We laugh at memes, in meetings, at things that are harmless and things that are horrifying. We laugh alone at our phones and together in rooms. But what is laughter actually doing to us – and for us – in a world that often feels absurd?

“Yet We Laugh” is a 45-minute lecture-performance in which a narrator tries – and repeatedly fails – to pin down what laughter and humour might mean to a human being. Through spoken text, sound and staged actions, the piece invites the audience to sit inside humour as a complex embodied and cultural phenomenon, rather than just something “funny” that happens on top of life.

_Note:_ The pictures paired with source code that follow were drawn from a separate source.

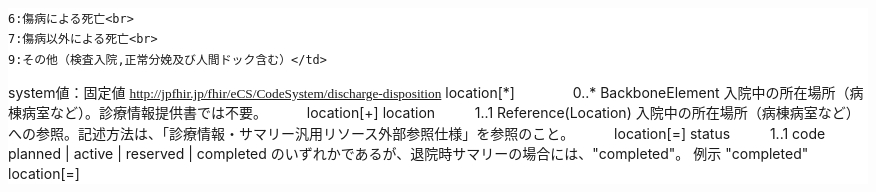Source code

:     6:傷病による死亡<br>
    7:傷病以外による死亡<br>
    9:その他（検査入院,正常分娩及び人間ドック含む）</td>
  <td class=xl77 align=left width=36 style='border-top:none;border-left:none;
  width:27pt'><ruby>sys<span style='display:none'><rt>コテイチ </rt></span></ruby>tem値：固定値</td>
  <td class=xl331 width=195 style='border-top:none;border-left:none;width:146pt'><a
  href="http://jpfhir.jp/fhir/eCS/CodeSystem/discharge-disposition"
  target="_parent"><span style='font-size:10.0pt;font-family:"ＭＳ 明朝";
  mso-generic-font-family:auto;mso-font-charset:128'>http://jpfhir.jp/fhir/eCS/CodeSystem/discharge-disposition</span></a></td>
 </tr>
 <tr height=40 style='height:30.0pt'>
  <td height=40 class=xl161 align=left width=117 style='height:30.0pt;
  border-top:none;width:88pt'>location[*]</td>
  <td class=xl77 width=85 style='border-top:none;border-left:none;width:64pt'>　</td>
  <td class=xl77 width=87 style='border-top:none;border-left:none;width:65pt'>　</td>
  <td class=xl77 width=73 style='border-top:none;border-left:none;width:55pt'>　</td>
  <td class=xl77 align=left width=35 style='border-top:none;border-left:none;
  width:26pt'>0..*</td>
  <td class=xl77 align=left width=87 style='border-top:none;border-left:none;
  width:65pt'>BackboneElement</td>
  <td class=xl77 align=left width=359 style='border-top:none;border-left:none;
  width:269pt'>入院中の所在場所（病棟病室など）。診療情報提供書では不要。</td>
  <td class=xl77 width=36 style='border-top:none;border-left:none;width:27pt'>　</td>
  <td class=xl157 width=195 style='border-top:none;border-left:none;width:146pt'>　</td>
 </tr>
 <tr height=60 style='height:45.0pt'>
  <td height=60 class=xl161 align=left width=117 style='height:45.0pt;
  border-top:none;width:88pt'>location[+]</td>
  <td class=xl77 align=left width=85 style='border-top:none;border-left:none;
  width:64pt'>location</td>
  <td class=xl77 width=87 style='border-top:none;border-left:none;width:65pt'>　</td>
  <td class=xl77 width=73 style='border-top:none;border-left:none;width:55pt'>　</td>
  <td class=xl77 align=left width=35 style='border-top:none;border-left:none;
  width:26pt'>1..1</td>
  <td class=xl77 align=left width=87 style='border-top:none;border-left:none;
  width:65pt'>Reference(Location)</td>
  <td class=xl77 align=left width=359 style='border-top:none;border-left:none;
  width:269pt'>入院中の所在場所（病棟病室など）への参照。記述方法は、「診療情報・サマリー汎用リソース外部参照仕様」を参照のこと。</td>
  <td class=xl77 width=36 style='border-top:none;border-left:none;width:27pt'>　</td>
  <td class=xl157 width=195 style='border-top:none;border-left:none;width:146pt'>　</td>
 </tr>
 <tr height=40 style='height:30.0pt'>
  <td height=40 class=xl161 align=left width=117 style='height:30.0pt;
  border-top:none;width:88pt'>location[=]</td>
  <td class=xl77 align=left width=85 style='border-top:none;border-left:none;
  width:64pt'>status</td>
  <td class=xl77 width=87 style='border-top:none;border-left:none;width:65pt'>　</td>
  <td class=xl77 width=73 style='border-top:none;border-left:none;width:55pt'>　</td>
  <td class=xl77 align=left width=35 style='border-top:none;border-left:none;
  width:26pt'>1..1</td>
  <td class=xl77 align=left width=87 style='border-top:none;border-left:none;
  width:65pt'>code</td>
  <td class=xl77 align=left width=359 style='border-top:none;border-left:none;
  width:269pt'>planned | active | reserved | completed のいずれかであるが、退院時サマリーの<ruby>場合<span
  style='display:none'><rt>バアイ </rt></span></ruby>には、&quot;completed&quot;。</td>
  <td class=xl77 align=left width=36 style='border-top:none;border-left:none;
  width:27pt'><ruby>例<span style='display:none'><rt>レイジ </rt></span></ruby>示</td>
  <td class=xl157 width=195 style='border-top:none;border-left:none;width:146pt'>&quot;completed&quot;</td>
 </tr>
 <tr height=120 style='height:90.0pt'>
  <td height=120 class=xl161 align=left width=117 style='height:90.0pt;
  border-top:none;width:88pt'>location[=]</td>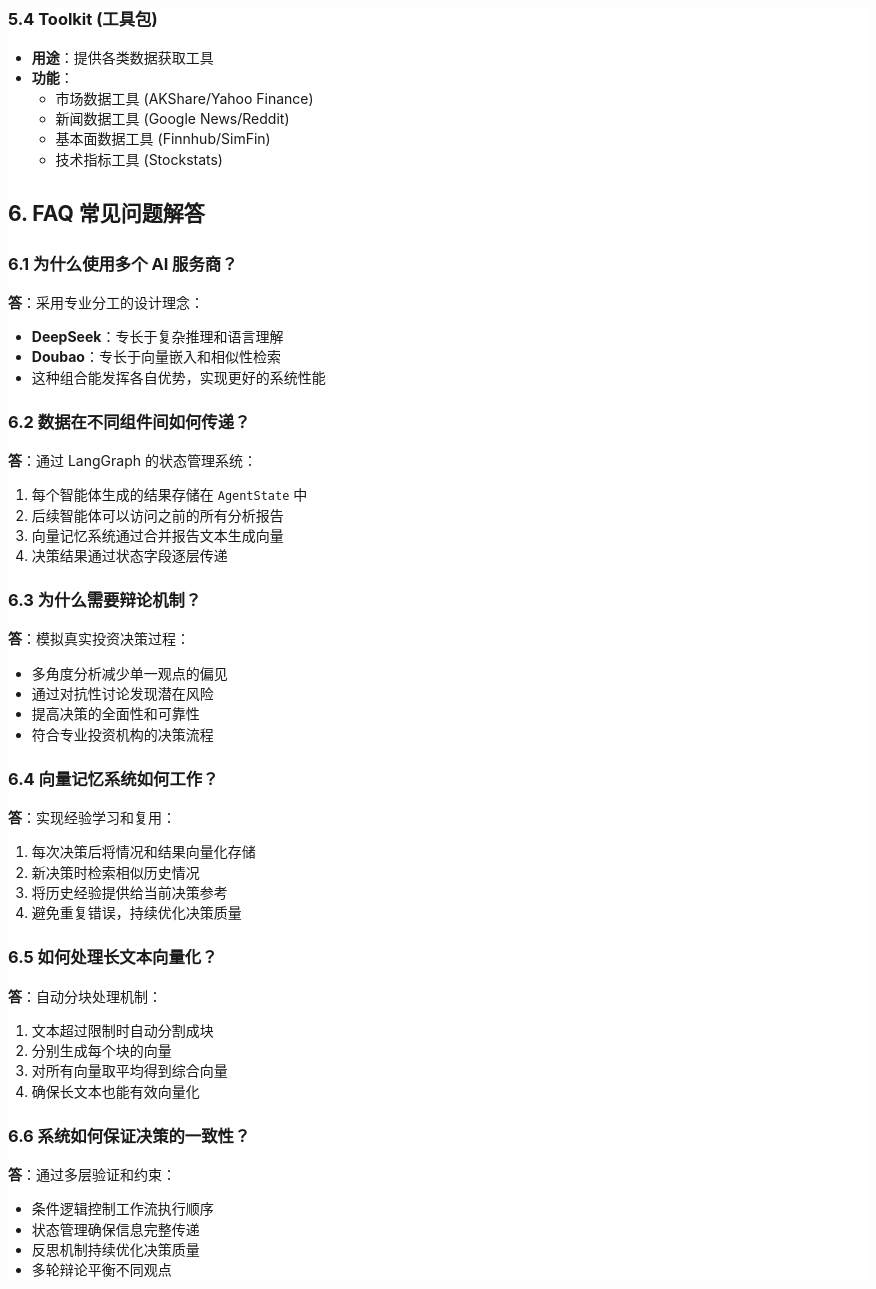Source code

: ### 5.4 Toolkit (工具包)
- **用途**：提供各类数据获取工具
- **功能**：
  - 市场数据工具 (AKShare/Yahoo Finance)
  - 新闻数据工具 (Google News/Reddit)
  - 基本面数据工具 (Finnhub/SimFin)
  - 技术指标工具 (Stockstats)

## 6. FAQ 常见问题解答

### 6.1 为什么使用多个 AI 服务商？
**答**：采用专业分工的设计理念：
- **DeepSeek**：专长于复杂推理和语言理解
- **Doubao**：专长于向量嵌入和相似性检索
- 这种组合能发挥各自优势，实现更好的系统性能

### 6.2 数据在不同组件间如何传递？
**答**：通过 LangGraph 的状态管理系统：
1. 每个智能体生成的结果存储在 `AgentState` 中
2. 后续智能体可以访问之前的所有分析报告
3. 向量记忆系统通过合并报告文本生成向量
4. 决策结果通过状态字段逐层传递

### 6.3 为什么需要辩论机制？
**答**：模拟真实投资决策过程：
- 多角度分析减少单一观点的偏见
- 通过对抗性讨论发现潜在风险
- 提高决策的全面性和可靠性
- 符合专业投资机构的决策流程

### 6.4 向量记忆系统如何工作？
**答**：实现经验学习和复用：
1. 每次决策后将情况和结果向量化存储
2. 新决策时检索相似历史情况
3. 将历史经验提供给当前决策参考
4. 避免重复错误，持续优化决策质量

### 6.5 如何处理长文本向量化？
**答**：自动分块处理机制：
1. 文本超过限制时自动分割成块
2. 分别生成每个块的向量
3. 对所有向量取平均得到综合向量
4. 确保长文本也能有效向量化

### 6.6 系统如何保证决策的一致性？
**答**：通过多层验证和约束：
- 条件逻辑控制工作流执行顺序
- 状态管理确保信息完整传递
- 反思机制持续优化决策质量
- 多轮辩论平衡不同观点
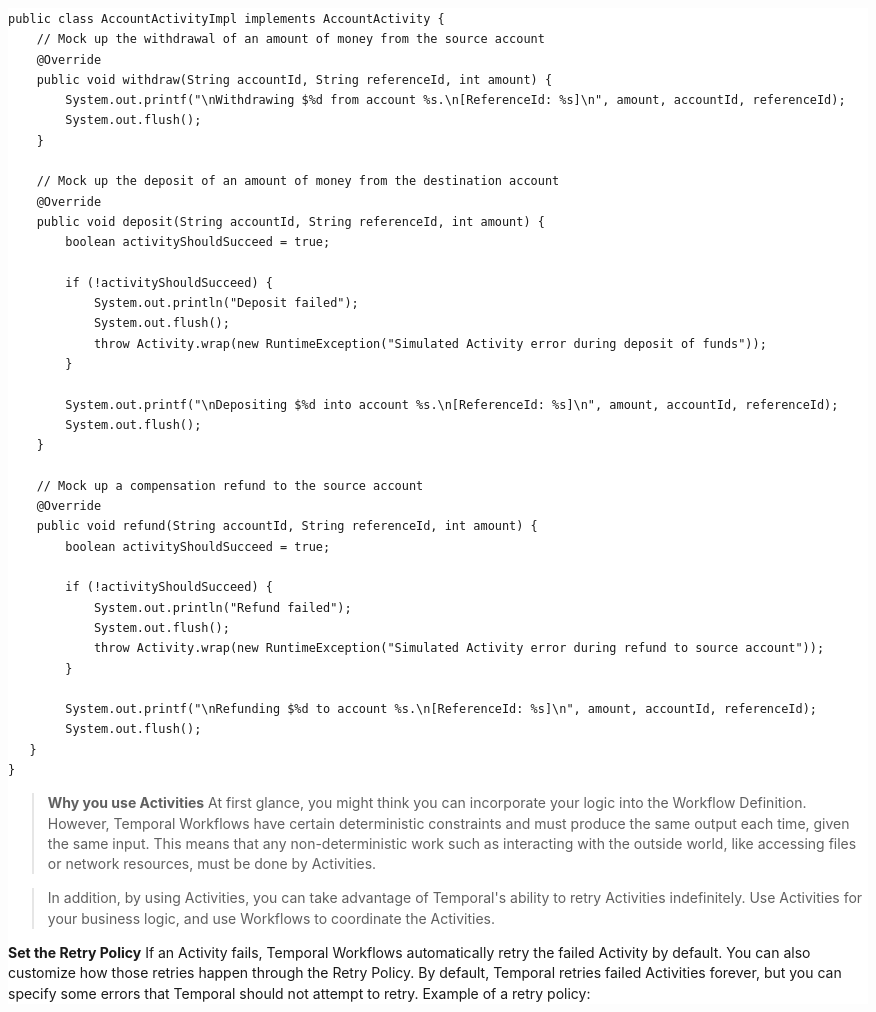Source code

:	public class AccountActivityImpl implements AccountActivity {
		// Mock up the withdrawal of an amount of money from the source account
		@Override
		public void withdraw(String accountId, String referenceId, int amount) {
			System.out.printf("\nWithdrawing $%d from account %s.\n[ReferenceId: %s]\n", amount, accountId, referenceId);
			System.out.flush();
		}

		// Mock up the deposit of an amount of money from the destination account
		@Override
		public void deposit(String accountId, String referenceId, int amount) {
			boolean activityShouldSucceed = true;

			if (!activityShouldSucceed) {
				System.out.println("Deposit failed");
				System.out.flush();
				throw Activity.wrap(new RuntimeException("Simulated Activity error during deposit of funds"));
			}

			System.out.printf("\nDepositing $%d into account %s.\n[ReferenceId: %s]\n", amount, accountId, referenceId);
			System.out.flush();
		}

		// Mock up a compensation refund to the source account
		@Override
		public void refund(String accountId, String referenceId, int amount) {
			boolean activityShouldSucceed = true;

			if (!activityShouldSucceed) {
				System.out.println("Refund failed");
				System.out.flush();
				throw Activity.wrap(new RuntimeException("Simulated Activity error during refund to source account"));
			}

			System.out.printf("\nRefunding $%d to account %s.\n[ReferenceId: %s]\n", amount, accountId, referenceId);
			System.out.flush();
	   }
	}

> **Why you use Activities**
> At first glance, you might think you can incorporate your logic into the Workflow Definition. 
> However, Temporal Workflows have certain deterministic constraints and must produce the same output each time, given the same input. 
> This means that any non-deterministic work such as interacting with the outside world, like accessing files or network resources, must be done by Activities.

> In addition, by using Activities, you can take advantage of Temporal's ability to retry Activities indefinitely.
> Use Activities for your business logic, and use Workflows to coordinate the Activities.

**Set the Retry Policy**
If an Activity fails, Temporal Workflows automatically retry the failed Activity by default. 
You can also customize how those retries happen through the Retry Policy.
By default, Temporal retries failed Activities forever, but you can specify some errors that Temporal should not attempt to retry.
Example of a retry policy:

Along the way, we also meet a machine that is trying to learn how to laugh. As it stutters through giggles and glitches, the performance opens up questions about psychology, attention, and how theory can be performed on stage to show the entanglement between humans, language, objects and technology.

This isn’t a “how to be funny” workshop – it’s a live experiment: what does our laughter reveal about us, and whose purposes does it serve?

Together, we’ll explore

  • Laughter as interruption  - How laughter shows up as an embodied response that disrupts reasoning and language – and why that disruption matters.

  • Humour that doesn’t translate - Why humour is so hard to define across cultures, contexts and situations, and what gets lost (or revealed) when jokes fail.

  • Laughter as something we do together - Echo, complicity and collective attention: what happens when we laugh in a room, and what kinds of social bonds or tensions that creates.

  • Lecture meets performance, human meets machine - How combining spoken theory, sound and staged actions – plus a machine learning to “laugh” – can make abstract ideas suddenly tangible.

  • The politics of absurdity - If laughter interrupts reasoning, what kind of knowledge does it still produce, and for whom? When absurdity becomes a mode of power, does laughter resist it – or help it circulate?

Expect an evening that’s somewhere between performance art, philosophy and stand-up seen from the side: sometimes funny, sometimes uncomfortable, always asking what our laughter is really doing.

Speaker

Gabriel Lemos

Artist, composer, educator

Gabriel Lemos is a Berlin-based artist, composer and educator from Brazil whose work weaves sound, language and technology across video, performance, installation and text. He is deeply engaged with knowledge systems and their role in artistic processes, often working with embodied and site-responsive practices. An amateur mycologist, he is passionate about fungi, ecological entanglements and network thinking, regularly integrating foraging, walking and the philosophy of attention as poetic, speculative and pedagogical gestures. With a background in education and artistic research, he approaches creative work as a space for shared inquiry, autonomy and experimentation.